Fully decorated, the average 50-foot float contains more flowers than a typical American florist will sell in five years. What flowers will blanket this year's floats, and why will those be the blossoms used?
Rose
Of course, roses are a mainstay of the parade; their showy blooms have flaunted the paradisiacal qualities of balmy Pasadena since the parade's inception. Pasadenians have been affixing roses to horse-drawn buggies, and later horseless carriages, then cars and finally floats for 117 years, and they aren't about to stop now. Roughly one and a half million roses will be used to decorate this year's fleet of floats.
Strawflower
Strawflowers are a float designer's best friend. These South African natives are used on floats after they’ve been dried, so they can be ordered as early as six months in advance of the parade with no risk of the blooms perishing, Lamb says. Strawflowers come in autumnal tones ranging from rust to yellow. Typically the flowers are placed in industrial blenders, reduced to confetti and used to cover delicate sculptural designs.
Gladiolus
Floral designers favor the oversize petals of the gladiolus instead of smaller blooms such as carnations when "petaling," a time-consuming technique where decorators affix individual petals to floats. Designers often highlight the edges of sculptural forms with glad petals to make them pop.

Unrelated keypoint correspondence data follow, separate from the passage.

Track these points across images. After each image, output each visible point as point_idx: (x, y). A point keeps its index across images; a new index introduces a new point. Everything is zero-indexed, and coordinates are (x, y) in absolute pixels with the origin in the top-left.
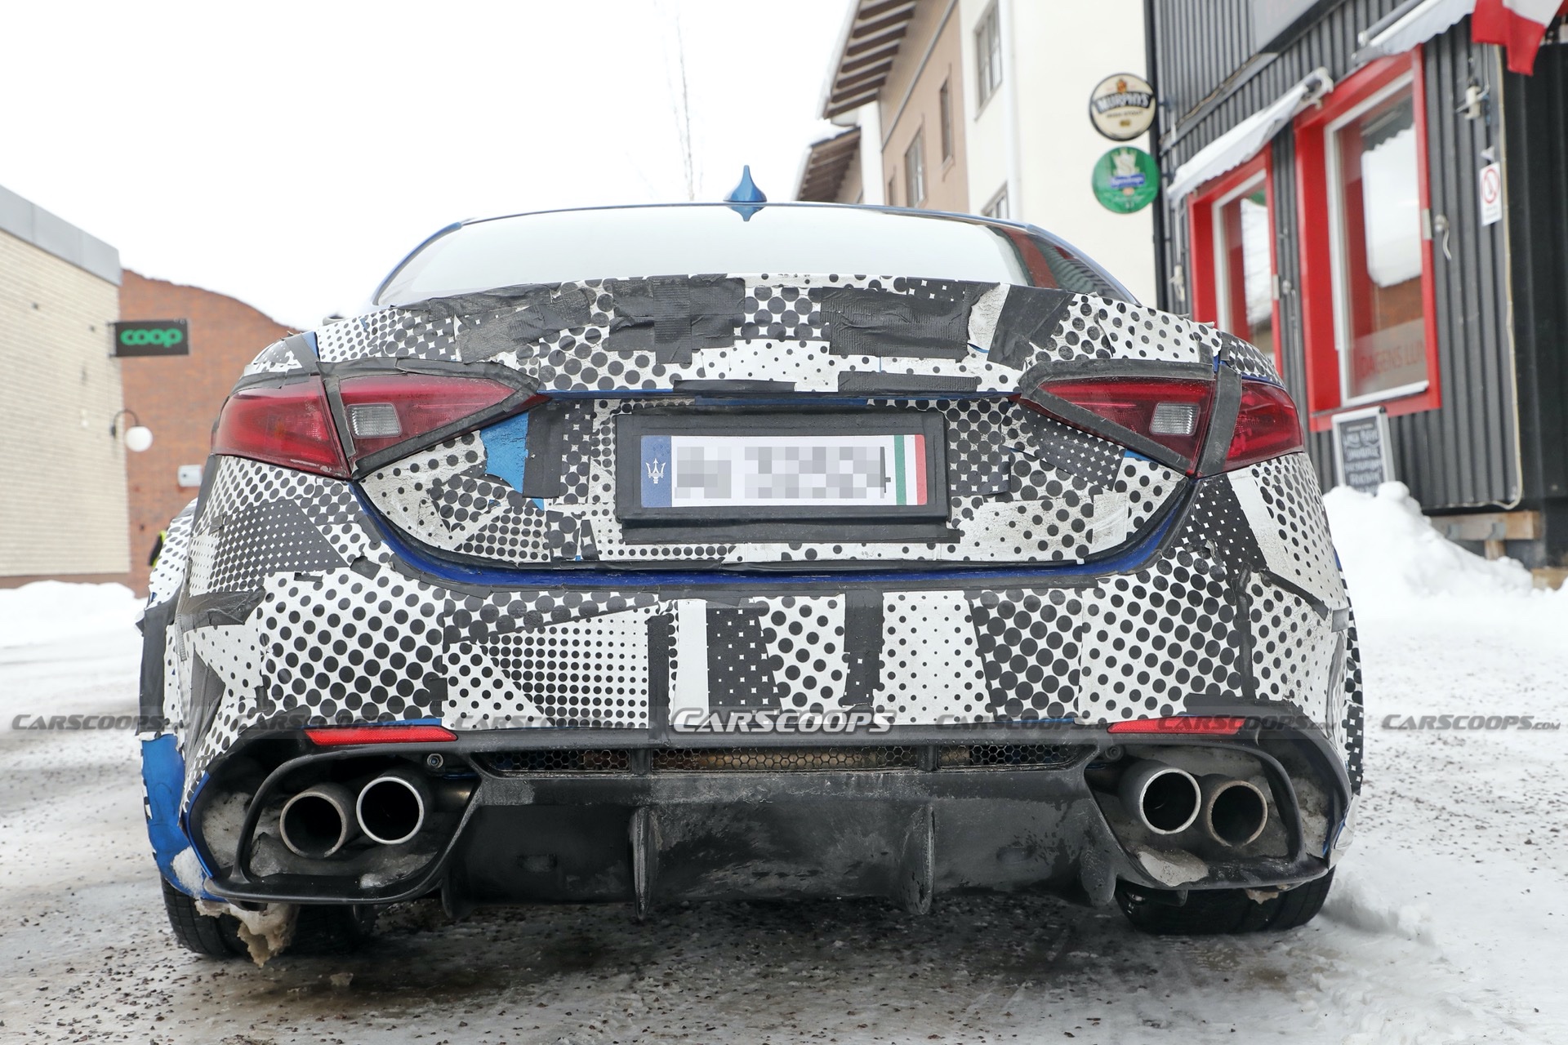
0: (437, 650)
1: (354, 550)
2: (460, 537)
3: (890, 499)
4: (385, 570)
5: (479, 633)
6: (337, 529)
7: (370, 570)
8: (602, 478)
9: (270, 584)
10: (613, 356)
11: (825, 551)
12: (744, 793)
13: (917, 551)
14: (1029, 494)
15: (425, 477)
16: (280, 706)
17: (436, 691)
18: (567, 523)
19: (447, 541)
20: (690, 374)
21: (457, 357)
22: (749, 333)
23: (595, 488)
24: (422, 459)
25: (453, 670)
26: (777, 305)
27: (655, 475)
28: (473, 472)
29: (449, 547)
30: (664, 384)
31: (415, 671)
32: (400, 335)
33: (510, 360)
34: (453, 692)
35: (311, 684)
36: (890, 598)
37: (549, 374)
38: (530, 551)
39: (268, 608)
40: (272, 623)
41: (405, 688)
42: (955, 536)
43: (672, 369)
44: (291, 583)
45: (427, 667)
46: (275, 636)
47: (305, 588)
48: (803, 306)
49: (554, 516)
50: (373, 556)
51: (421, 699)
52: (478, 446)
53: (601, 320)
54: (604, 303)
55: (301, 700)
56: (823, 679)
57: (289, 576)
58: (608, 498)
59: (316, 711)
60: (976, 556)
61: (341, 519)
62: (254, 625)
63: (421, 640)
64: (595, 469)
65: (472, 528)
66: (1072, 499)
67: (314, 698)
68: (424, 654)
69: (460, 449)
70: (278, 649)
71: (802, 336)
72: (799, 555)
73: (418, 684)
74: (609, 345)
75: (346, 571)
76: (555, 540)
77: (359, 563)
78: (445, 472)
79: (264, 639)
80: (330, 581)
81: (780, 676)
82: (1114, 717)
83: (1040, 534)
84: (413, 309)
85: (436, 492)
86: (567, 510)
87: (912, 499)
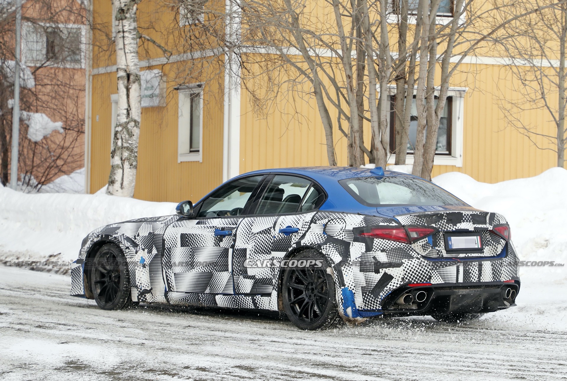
0: (430, 271)
1: (415, 256)
2: (426, 253)
3: (477, 247)
4: (421, 259)
5: (436, 269)
6: (411, 252)
7: (419, 259)
8: (442, 243)
9: (403, 261)
10: (447, 225)
11: (470, 255)
12: (464, 293)
13: (480, 255)
14: (490, 245)
15: (421, 244)
16: (407, 280)
17: (430, 277)
18: (439, 251)
19: (424, 254)
20: (457, 228)
21: (426, 225)
22: (464, 221)
23: (442, 245)
24: (421, 241)
25: (433, 274)
26: (467, 217)
27: (450, 243)
28: (427, 243)
29: (424, 255)
30: (454, 229)
31: (427, 275)
32: (416, 221)
33: (434, 225)
34: (432, 278)
35: (412, 277)
36: (483, 262)
37: (439, 227)
38: (435, 256)
39: (405, 265)
40: (405, 267)
41: (426, 277)
42: (483, 252)
43: (455, 227)
44: (407, 261)
45: (429, 274)
46: (406, 269)
47: (410, 262)
48: (469, 217)
49: (437, 250)
50: (419, 257)
51: (428, 279)
52: (427, 239)
53: (445, 219)
54: (445, 216)
55: (411, 279)
56: (476, 275)
57: (407, 260)
58: (443, 247)
59: (413, 281)
60: (486, 255)
61: (411, 251)
62: (402, 268)
63: (428, 270)
64: (441, 242)
65: (427, 252)
66: (495, 246)
67: (412, 279)
68: (429, 272)
69: (425, 239)
70: (407, 272)
71: (470, 222)
72: (467, 256)
73: (428, 277)
74: (446, 223)
75: (415, 259)
76: (438, 254)
77: (417, 258)
78: (424, 243)
79: (404, 270)
80: (414, 261)
81: (471, 275)
82: (505, 280)
83: (492, 252)
84: (417, 216)
85: (422, 246)
86: (439, 249)
87: (480, 247)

Piink, purple and cream gladiolus petals are applied to clear plastic, creating show-stopping translucent butterfly wings. Glad petals are also used to approximate flesh tones on the faces of human float figures. The tall, spiky South African plant is also left intact on floats to create dramatic floral designs.
Tulip
When a float design calls for a naturalistic woodland setting, floral designers reach for tulips. Used in groupings on the float deck, tulips simulate Mother Nature's random hand. But working with them isn't easy: They must be kept in water. While Holland traditionally has supplied most of the tulips used on floats, many of today's more interesting varieties now come from the Pacific Northwest, which also makes them less costly to use.
Marigold
Volunteers strip the petals off tens of thousands of these California-grown flowers by hand and apply them one by one to floats. The vivid golds, yellows and oranges of marigolds make them suitable for use on brightly colored figures, clothing and accents. To emulate the vibrant orange-gold hue of a goldfish, designers at one float-building company relied on millions of marigold petals. Because marigolds don't lose their color after they have dried, float designers dehydrate the petals, making them easier to work with and long-lasting.
Orchid
Orchids flown from Thailand, Singapore and Hawaii are used in stem, bloom and petal form. Beloved for their amazing color palette that moves from white to deep magenta to tiger-striped, orchids are used for many applications, and they hold their color very well.
Iris
The iris takes its name from the Greek word for rainbow in a nod to the flower's broad color palette, but floral directors look to the blue varieties come Rose Parade time because blue is a hard-to-find flower color in the wintertime. Flag-, ice- and pale-blue irises are shipped in from as far away as Holland and used to mimic streams, rivers, fountains and waterfalls.
Chrysanthemum
Mums aren't used on floats as extensively as they once were; they're being replaced by less costly flowers such as carnations. "Mumming," the term for gluing the large, pompon-like blossom onto floats, creates a plush, velvety texture. Yellow is the most traditional mum color, but Mexican and South African varieties come in shades of white, pink and lavender.
Carnation
Because carnations are hardy and long-lasting, they are ideal for use as boutonnieres and corsages. This quality also makes them indispensable for float decoration. The full flower and lush, showy bloom make a dramatic statement when used to decorate large surface areas on floats. Lamb merges a sea of crimson carnations with red roses to mimic the flames of an Olympic torch. Carnations' affordability – they cost one-third as much as roses – makes them an economical coverage material.
Statice
Patriotic symbols such as flags, bald eagles and Lady Liberty are mainstays on Rose Parade floats, and it would be nearly impossible to approximate bunting, the draped strips of red, white and blue fabric, without statice. Swags of this rare blue flower are indispensable when it comes to duplicating the colors of Old Glory. Though native to Europe, statice thrives in dry-climate Southern California and Mexico, the origin for most of the statice blooms now used on floats.